» Job
Report the number of lines of the listing below containing the string "implicate", with nothing added.
__________
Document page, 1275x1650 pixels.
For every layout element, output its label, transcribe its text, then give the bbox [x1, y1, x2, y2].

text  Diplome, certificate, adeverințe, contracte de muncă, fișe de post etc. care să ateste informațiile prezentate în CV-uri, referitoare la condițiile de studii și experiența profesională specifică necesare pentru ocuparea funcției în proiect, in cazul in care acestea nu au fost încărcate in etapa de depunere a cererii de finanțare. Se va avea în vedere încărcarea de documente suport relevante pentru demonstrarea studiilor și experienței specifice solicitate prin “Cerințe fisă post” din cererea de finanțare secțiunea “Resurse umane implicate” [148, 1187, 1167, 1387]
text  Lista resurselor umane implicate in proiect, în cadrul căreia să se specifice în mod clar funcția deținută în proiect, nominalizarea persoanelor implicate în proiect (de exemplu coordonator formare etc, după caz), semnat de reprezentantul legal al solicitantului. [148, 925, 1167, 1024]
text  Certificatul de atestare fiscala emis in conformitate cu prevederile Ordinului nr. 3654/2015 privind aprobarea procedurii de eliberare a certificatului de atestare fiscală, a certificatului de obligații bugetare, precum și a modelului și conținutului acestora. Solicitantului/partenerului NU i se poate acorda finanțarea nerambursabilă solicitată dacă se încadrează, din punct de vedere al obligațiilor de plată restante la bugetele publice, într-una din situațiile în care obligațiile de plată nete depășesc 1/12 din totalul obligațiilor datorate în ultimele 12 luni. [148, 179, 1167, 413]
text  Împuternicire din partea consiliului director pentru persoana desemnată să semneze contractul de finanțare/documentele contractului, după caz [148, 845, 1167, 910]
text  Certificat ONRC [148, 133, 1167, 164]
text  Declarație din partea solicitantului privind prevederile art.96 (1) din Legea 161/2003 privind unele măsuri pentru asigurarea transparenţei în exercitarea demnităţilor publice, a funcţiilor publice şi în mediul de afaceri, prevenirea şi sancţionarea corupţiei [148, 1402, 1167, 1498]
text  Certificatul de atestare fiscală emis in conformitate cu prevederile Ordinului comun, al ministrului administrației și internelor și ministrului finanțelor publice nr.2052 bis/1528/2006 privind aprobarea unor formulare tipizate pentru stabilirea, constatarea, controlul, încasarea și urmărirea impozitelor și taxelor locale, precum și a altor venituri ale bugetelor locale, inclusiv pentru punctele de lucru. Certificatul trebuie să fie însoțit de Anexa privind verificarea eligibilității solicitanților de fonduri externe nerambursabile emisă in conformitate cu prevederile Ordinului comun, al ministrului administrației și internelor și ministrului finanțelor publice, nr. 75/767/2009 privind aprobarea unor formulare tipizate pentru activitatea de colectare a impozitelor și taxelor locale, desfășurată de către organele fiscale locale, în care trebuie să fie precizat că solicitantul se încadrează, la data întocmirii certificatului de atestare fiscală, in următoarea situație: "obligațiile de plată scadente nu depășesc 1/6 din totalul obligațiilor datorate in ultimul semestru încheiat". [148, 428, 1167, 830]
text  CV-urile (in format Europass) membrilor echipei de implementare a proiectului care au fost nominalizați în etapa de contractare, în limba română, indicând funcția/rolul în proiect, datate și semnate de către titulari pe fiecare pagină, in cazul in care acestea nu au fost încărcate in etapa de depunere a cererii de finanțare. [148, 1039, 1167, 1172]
__________
» Solution to the problem
2